Ejercicios:
**1.** Indica si cada afirmación coincide con el fragmento y responde sí o no citando las palabras exactas que lo deciden: (a) la concentración de protesta se celebró en el muelle de Bilbao; (b) Ruiz Soroa expuso su postura en El Mundo; (c) el fragmento sostiene que el argumento de fondo de ambas lecturas es verdadero.
**2.** Cita textualmente el pasaje del fragmento que comienza en las palabras "Pero algunos lo" y termina tras "no más ahogados.".

HACE ya unos días, en el muelle de Bilbao, se dio una numerosa concentración en protesta y denuncia al Gobierno español por impedir que el buque Aita Mari zarpase al Mediterrano para recoger emigrantes y así impedir que se ahoguen. Resulta intolerable que un gobierno prohíba a sus ciudadanos que tomen decisiones y actúen en consecuencia para evitar la muerte de otras personas. Intolerable e indefendible

Pero algunos lo defienden.

El jurista Ruiz Soroa dice en El Correo (5 de febrero) que está bien que los gobiernos, entre ellos el español, impidan a los barcos matriculados en su territorio ir a salvar náufragos inmigrantes al Mediterraneo. Dice que no hay que ayudar a las víctimas inmigrantes -a los que quedan pocas horas para morir ahogados- porque así estamos dando cobertura a un práctica ilegal (legitimando un fraude de ley) cometida por las mafias de traficantes con este tipo de transporte. Dice que lo primero es cumplir la ley, al margen de que su cumplimiento lleve aparejado que se ahogan cientos de emigrantes, por lo que los Estados deben impedir que se ayude a esos inmigrantes. Se supone, por tanto, que cuanto más ahogados, más posibilidades hay de que se cumpla la ley: porque no querrán venir, los traficantes dejarán el negocio, no más ahogados.

También podíamos leer en El Mundo en los mismos días que cuanto más barcos de rescate, más ahogados. El argumento consiste en suponer que si los emigrantes saben que no van a ser asistidos en la travesía del Mediterráneo, no lo cruzarán y, por tanto, no se ahogarán. Se supone.

Mas allá de la terrible afirmación del jurista consistente en que el hecho de que los emigrantes se ahoguen es un efecto colateral -no deseable, pero inevitable- del objetivo superior y deseable del cumplimiento de la ley, el argumento de fondo de ambas lecturas es que la persistencia de ahogamientos colectivos (al no tener ayudas) hará que los emigrantes dejen de utilizar estas rutas. Por supuesto, no se dice al cabo de cuántos miles de ahogados se producirá dicha retirada. Además, en cualquier caso, el argumento es falso. La mayoría de los emigrantes no deciden, tras un elaborado proceso de análisis de ventajas e inconvenientes, permanecer en su territorio o salir y evidentemente no están en condiciones de decidir cuál es la vía más racional, legal y segura por donde salir. Tienen que salir por donde pueden. Por donde pueden es por donde hoy salen, porque no existen disponibles otras vías alternativas supuestamente seguras. Y punto.

Filas:
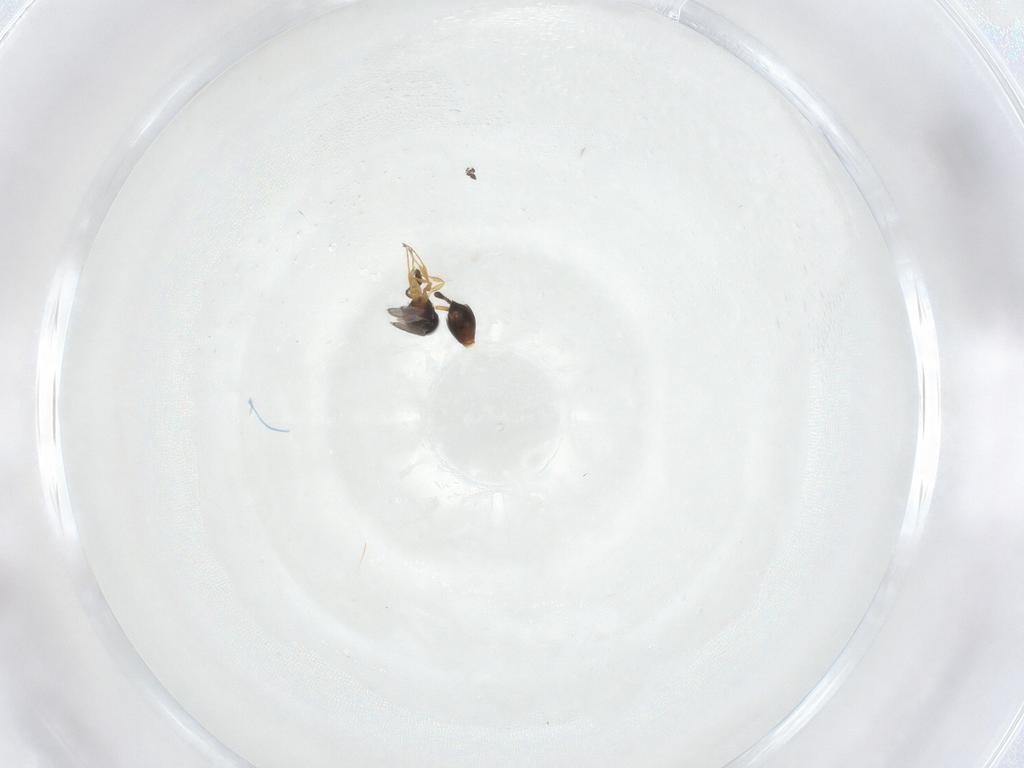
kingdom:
--
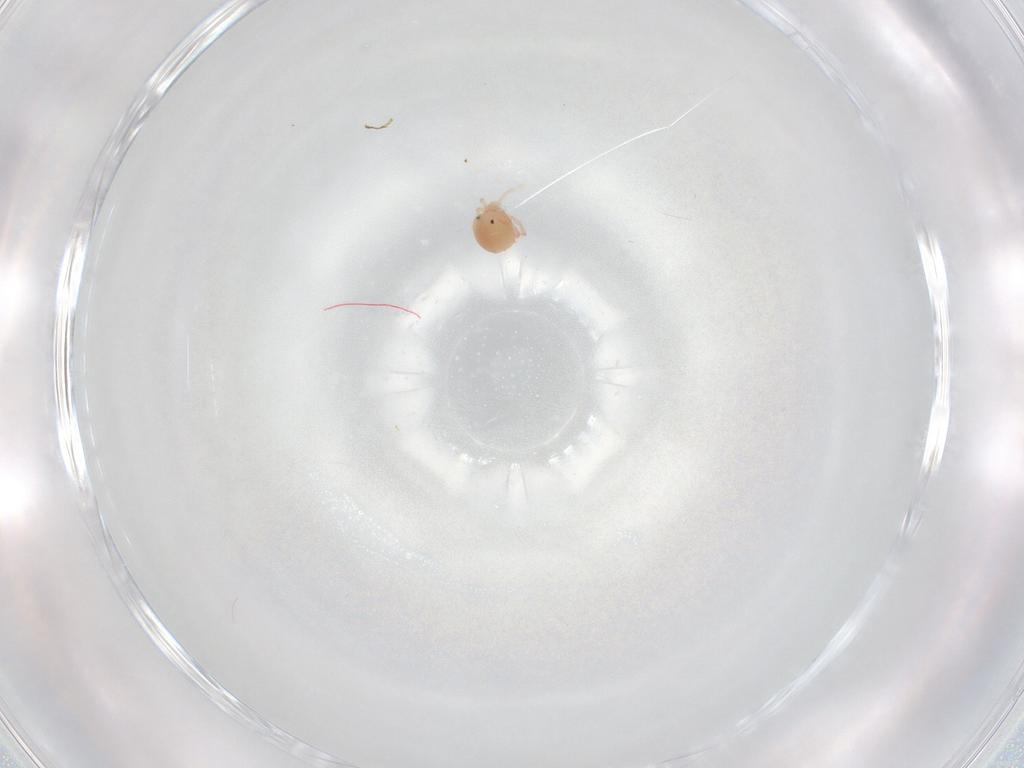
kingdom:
* * *
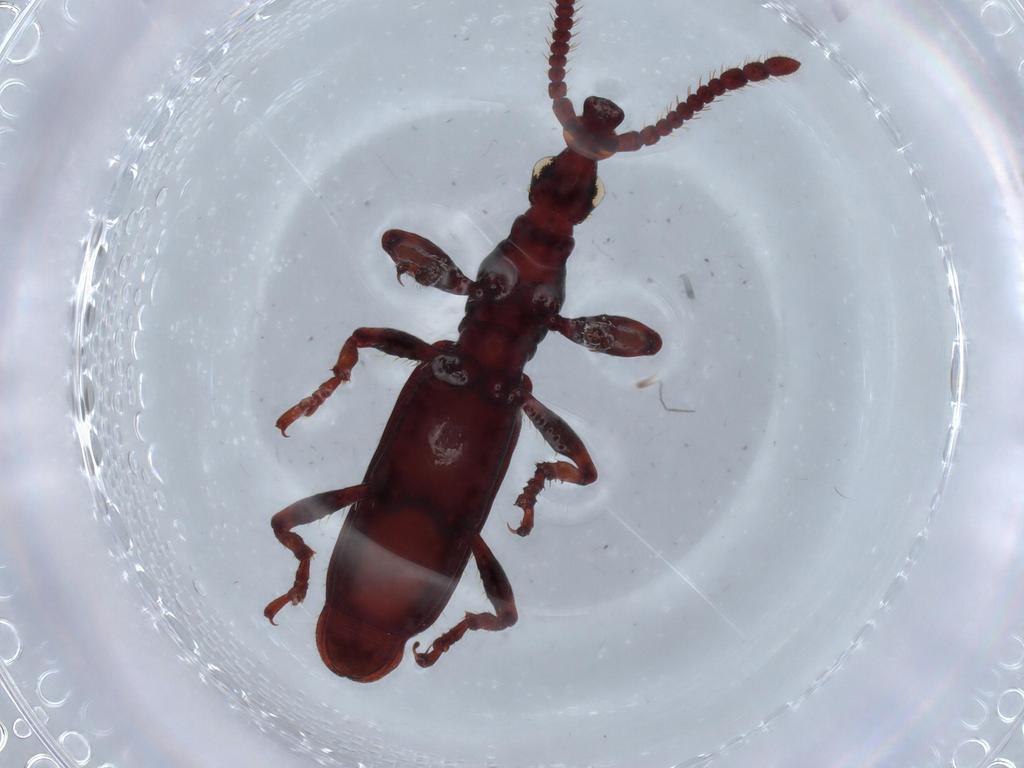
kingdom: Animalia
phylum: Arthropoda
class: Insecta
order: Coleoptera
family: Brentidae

Soluciones:
**1.**
(a) Sí: «en el muelle de Bilbao, se dio una numerosa concentración».
(b) No: «El jurista Ruiz Soroa dice en El Correo (5 de febrero)».
(c) No: «Además, en cualquier caso, el argumento es falso.»

**2.**
Pero algunos lo defienden.

El jurista Ruiz Soroa dice en El Correo (5 de febrero) que está bien que los gobiernos, entre ellos el español, impidan a los barcos matriculados en su territorio ir a salvar náufragos inmigrantes al Mediterraneo. Dice que no hay que ayudar a las víctimas inmigrantes -a los que quedan pocas horas para morir ahogados- porque así estamos dando cobertura a un práctica ilegal (legitimando un fraude de ley) cometida por las mafias de traficantes con este tipo de transporte. Dice que lo primero es cumplir la ley, al margen de que su cumplimiento lleve aparejado que se ahogan cientos de emigrantes, por lo que los Estados deben impedir que se ayude a esos inmigrantes. Se supone, por tanto, que cuanto más ahogados, más posibilidades hay de que se cumpla la ley: porque no querrán venir, los traficantes dejarán el negocio, no más ahogados.